Transmontania jest chyba w każdym z nas - wybieramy się za morza i przekraczamy najwyższe przełęcze, by przekonać się, że zmienieni przez czynniki zewnętrzne, pozostajemy w głębi swojej istoty wciąż tacy sami, wędrówka przydaje nam jedynie zmarszczek na twarzy. Kolekcjonujmy je, każda z nich jest śladem uśmiechu lub cierpienia. Macie lepszy pomysł? Dlatego ja zostaję przy Transmontanii, chociaż będzie tu coraz mniej o Sudetach i o Czechach.
Poniższy tekst dedykuję Najbliższym. Ich poświęceniu i cierpliwości zawdzięczam możliwość skorzystania z tej formy rekreacji, jaką jest zabawa słowami i obrazami, których źródłem są podróże po północnych obszarach Republiki Czeskiej.
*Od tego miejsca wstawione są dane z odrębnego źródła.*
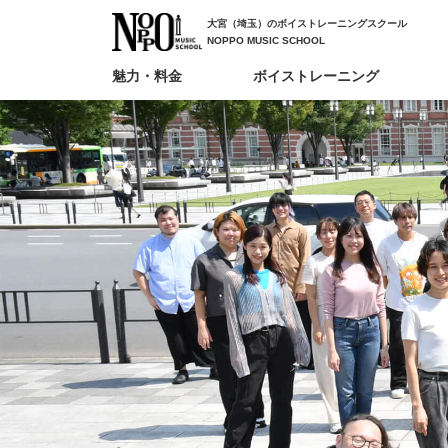
大宮（埼玉）のボイストレーニングスクール
NOPPO MUSIC SCHOOL
魅力・料金
ボイストレーニング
Dla nich też głównie piszę ten tekst. W tekście (zabawnie nazwanym przez właścicieli portalu "blogiem") notatki (równie zabawnie nazwane "postami") będą pojawiać się niekoniecznie w szyku chronologicznym - stąd warto czasem zajrzeć do notatek z wcześniejszych dni. Transmontania z czasem stała się też dla autora platformą, na której kontynuuje on, narażając na szwank swoją i tak nie najlepszą reputację, projekt artystyczny "Niska Rozdzielczość". Wszak to fotograf robi zdjęcie, nie zaś bezmyślny aparat. Zgodnie z tą regułą im mniej pikseli tym lepiej. Im mniej szkoły tym lepiej. Co byśmy zrobili bez prowokacji. Zapraszam.

[Some information should be given to those of friends, who do not speak Polish language - within the blog "Transmontania" the author presents his adventures and impressions from short and long trips, through the Czech Republic, and between two capitals: Prague and Wroclaw. The images and text, sometimes provocative, should be understood with carefulness. Although originally presumed for the route Wroclaw - Prague - Wroclaw, Transmontania now covers the wider spectrum of cultural interests of the author.]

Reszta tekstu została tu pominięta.